You're Not As Strong As You Think.. You're Not Weak Either

Published on by Samantha Faulhaber

Photo Credit: Jeff Chu @jeffreyschu

I am always trying to figure out better ways to describe Jiu-Jitsu to the uninitiated. How do you tell somebody about this super fun thing that on its surface looks brutal and personal? How do you convey that this will “change their life”, bleeding into everything they do, without sounding like a psychopath? Perhaps they were pretty happy with their life just the way it was, anyway! Jiu-Jitsu has a deep effect on people because it messes with their perception of reality in a primal way. I pieced together this way of describing Jiu-Jitsu during an interview Gracie Academy Philadelphia had with a local Philadelphia news publication:

I posted it on my Instagram, @bjjsam. The cool thing is a lot of people agree with me.

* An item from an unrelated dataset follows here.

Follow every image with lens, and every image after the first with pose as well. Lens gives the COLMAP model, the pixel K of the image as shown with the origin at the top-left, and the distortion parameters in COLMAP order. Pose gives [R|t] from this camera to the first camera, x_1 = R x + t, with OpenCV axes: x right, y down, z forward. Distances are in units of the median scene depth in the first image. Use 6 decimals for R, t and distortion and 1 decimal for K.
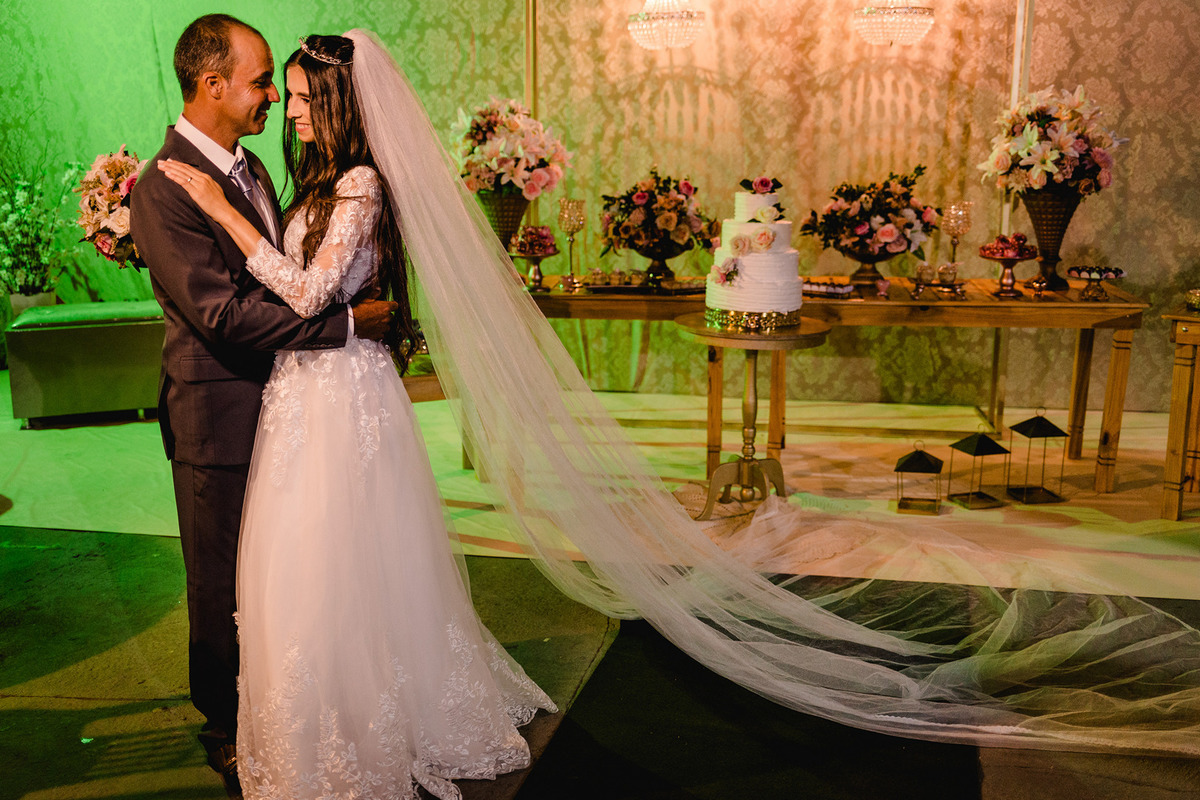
lens RADIAL K [[1177.4, 0, 593.2], [0, 1177.4, 402.5], [0, 0, 1]] dist [0.058428, 0.000000]
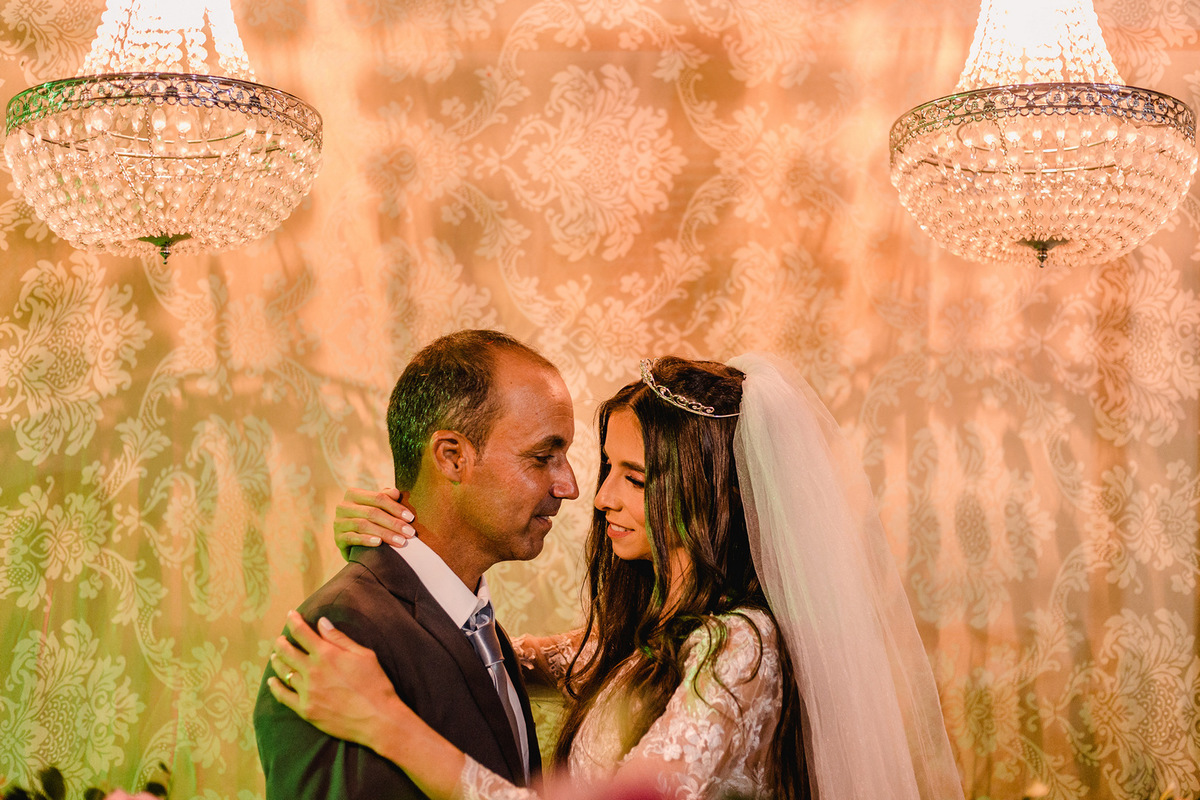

My Facebook post got over 600 likes and 1,000 shares in fewer than 24 hours, it was reposted on Instagram many times over, translated into Spanish and remade into a meme by @pasandoguardia, and even had the dubious honor of being pirated by at least one somebody who cut my name off.

It’s a fact. Men tend to use more muscle when they start Jiu-Jitsu. Women tend to lack physical confidence to the point that they don’t even know how to make a tight grip until someone shows them they can. People can be unaware of their bodies (and usually are) on each end of the spectrum. Jiu-Jitsu training with resistance helps everyone learn that their bodies are best used in an intelligent manner. It gives you immediate feedback to pay attention to your limbs. As in any sport, the more technically skillful you are the greater and more varied the adversity you can overcome.

I didn’t mean to say that women beat up strong men, though it looks like many have taken it that way and if you enjoy a girl-power message then that’s great. They might, eventually, given a great enough skill disparity when compared to any difference in strength. Of course a woman will have her best possible chance if she gives herself the gift of training in the first place. I was just stating that practiced body mechanics and leverage work. They level the playing field best and weaker people are better off than they might think, which means stronger people may well have a surprise coming to them.

If you think you’ll be able to muscle everything you’re probably wrong and if you think there’s no way you can do anything you’re definitely wrong. The truth always lies somewhere in the middle and live sparring makes it so you will learn or hide. The important thing is being able to control the body that you have in the smartest ways possible.